Consigne: Recopiez l'extrait à lire depuis « Vu dans le cadre » jusqu'à « rien n'était ? » inclus, en substituant « Osaka » à « Tokyo », s'il vous plaît.

Extrait à lire:
┄┄┄┄┄┄┄┄┄┄┄┄┄┄┄┄┄┄┄┄

Survival Family

Vu dans le cadre du festival des Intergalactiques de Lyon, ce film post-apocalyptique japonais m'a fait de l’œil malgré son genre... et l'on va vite comprendre pourquoi !
Résumé : 
La famille Suzuki mène une vie ordinaire à Tokyo en 2016 : le père travaille à deux stations de RER de l'appartement familial, la mère fait tourner le ménage, le fils aîné fait des études à l'université alors que sa sœur est encore lycéenne. Tous comptent sur les technologies du présent et sur l'électricité pour accomplir leurs tâches quotidiennes comme leur superflu... mais que peut-il se passer le jour où la technologie se met à faire défaut ? La vie peut-elle continuer longtemps comme si de rien n'était ?

┄┄┄┄┄┄┄┄┄┄┄┄┄┄┄┄┄┄┄┄

Données brutes:
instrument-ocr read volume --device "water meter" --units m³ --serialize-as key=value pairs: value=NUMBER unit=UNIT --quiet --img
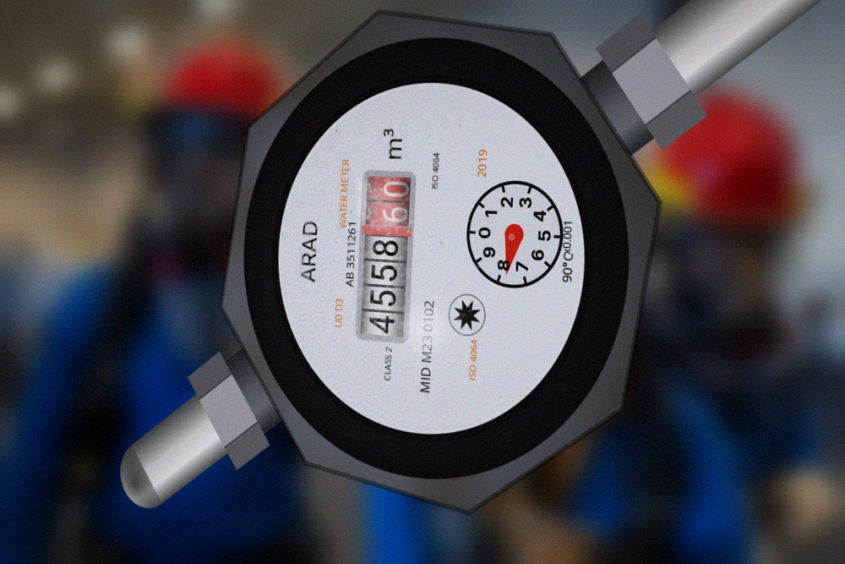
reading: value=4558.597 unit=m³
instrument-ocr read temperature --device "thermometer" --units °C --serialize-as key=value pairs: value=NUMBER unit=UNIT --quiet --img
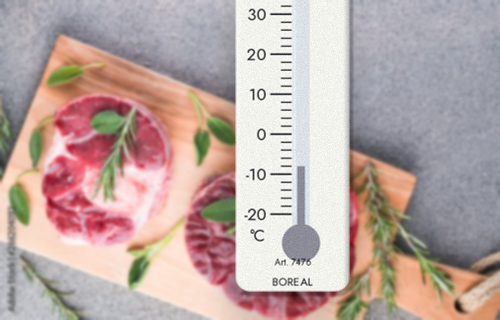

┄┄┄┄┄┄┄┄┄┄┄┄┄┄┄┄┄┄┄┄

Votre réponse:
Vu dans le cadre du festival des Intergalactiques de Lyon, ce film post-apocalyptique japonais m'a fait de l’œil malgré son genre... et l'on va vite comprendre pourquoi !
Résumé : 
La famille Suzuki mène une vie ordinaire à Osaka en 2016 : le père travaille à deux stations de RER de l'appartement familial, la mère fait tourner le ménage, le fils aîné fait des études à l'université alors que sa sœur est encore lycéenne. Tous comptent sur les technologies du présent et sur l'électricité pour accomplir leurs tâches quotidiennes comme leur superflu... mais que peut-il se passer le jour où la technologie se met à faire défaut ? La vie peut-elle continuer longtemps comme si de rien n'était ?